USA (represented by Barney). The discovery of petroleum in Pennsylvania in the late 19th century was the beginning of the end of commercial whaling in the United States as kerosene, distilled from crude oil, replaced whale oil in lamps. Later, electricity gradually replaced oil lamps, and by the 1920's, the demand for whale oil had disappeared entirely. Only native population of Alaska exercise whaling rights, although only until 1996.
Iceland (represented by Björk) left the IWC in 1991 and rejoined in 2002 to exploit the loophole allowing industrial whaling for scientific researches.

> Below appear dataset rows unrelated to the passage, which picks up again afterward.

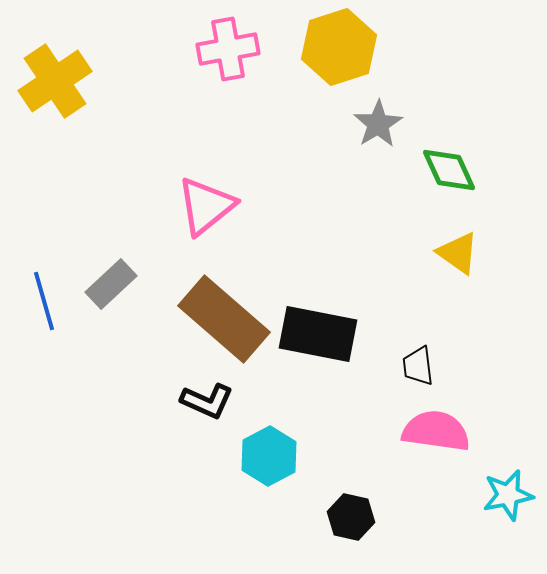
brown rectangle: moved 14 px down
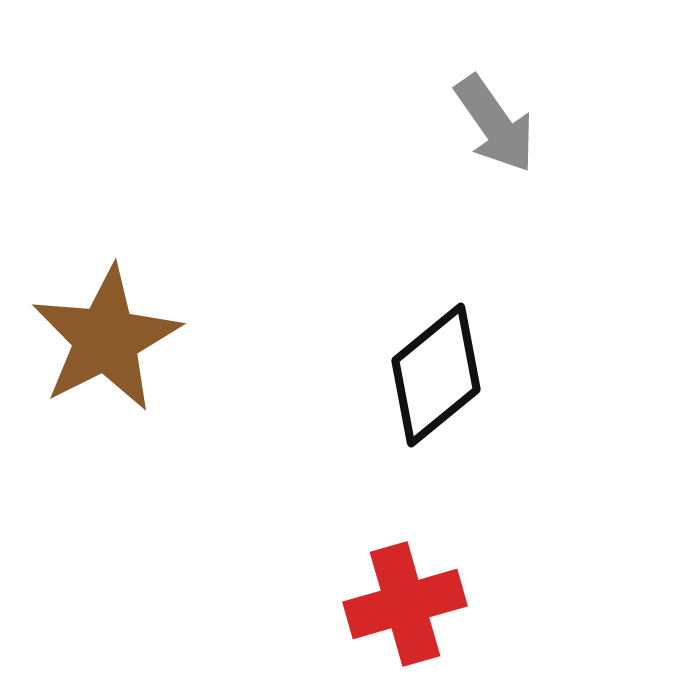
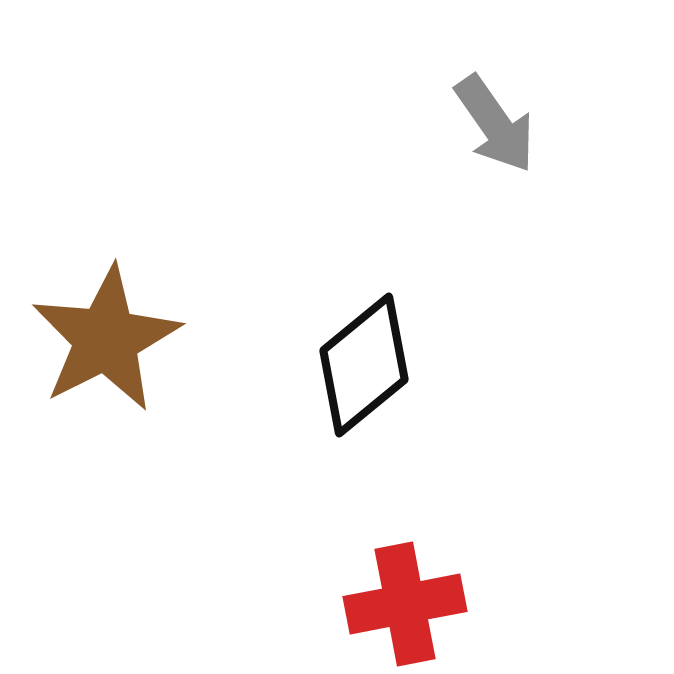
black diamond: moved 72 px left, 10 px up
red cross: rotated 5 degrees clockwise
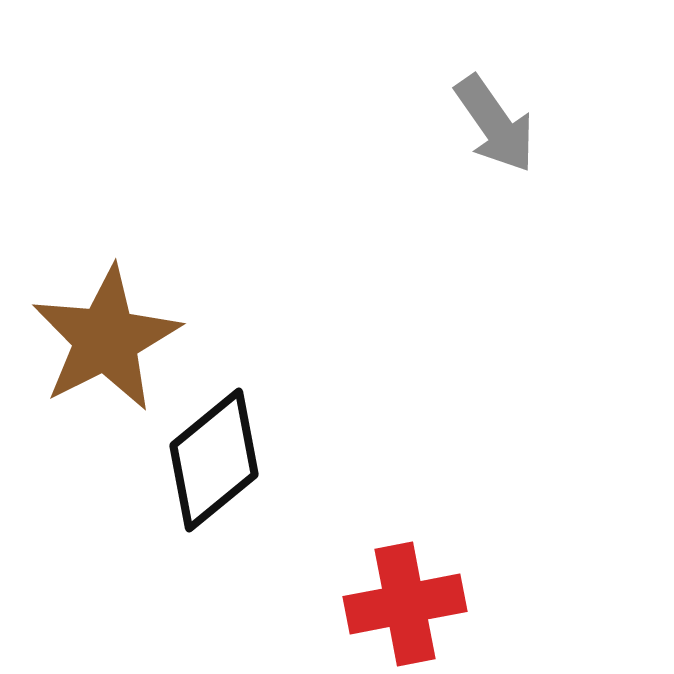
black diamond: moved 150 px left, 95 px down
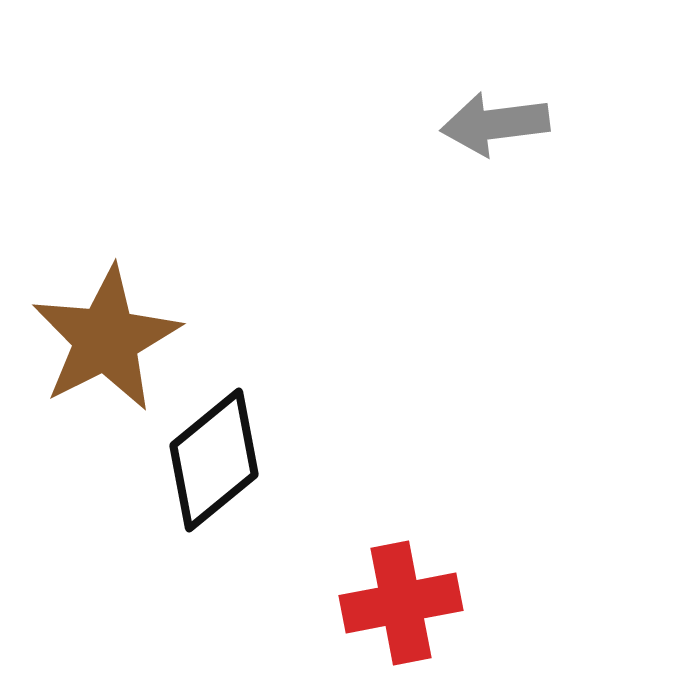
gray arrow: rotated 118 degrees clockwise
red cross: moved 4 px left, 1 px up
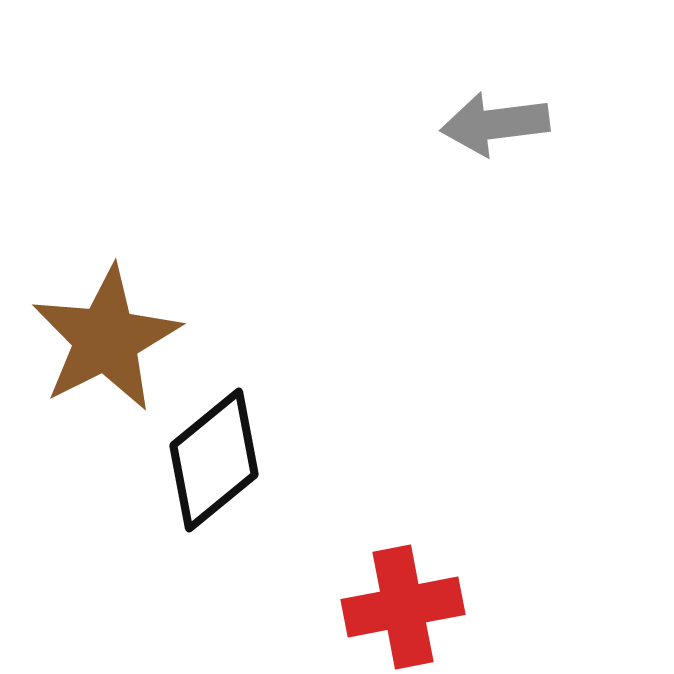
red cross: moved 2 px right, 4 px down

Japan (host of the film). Whaling is an ancestral tradition as far as 12th century. Whale meat was a primary source of food in the couple decades of WW2 aftermath. Japan continues to exploit the IWC loophole for scientific researches, and kills over 500 whales per year.
- The Nisshin-Maru factory ship bumped a Greenpeace boat in 1999, which is the event recalled by the ship host during the tea ceremony, with elliptical words. The ship collided with a Greenpeace boat again in 2005 and 2006 (after completion of the film, and after the captain's speech about how profoundly shocked his conscience was).
- The oil leak from the boiler filling the tea room could be interpreted as an ironic overflow (of sea water) inside the ship (without actually sinking). It is also an allegory for gastric acid in the whale stomach that decomposes meat and transform it into nutriment (here into sea mammal hybrids).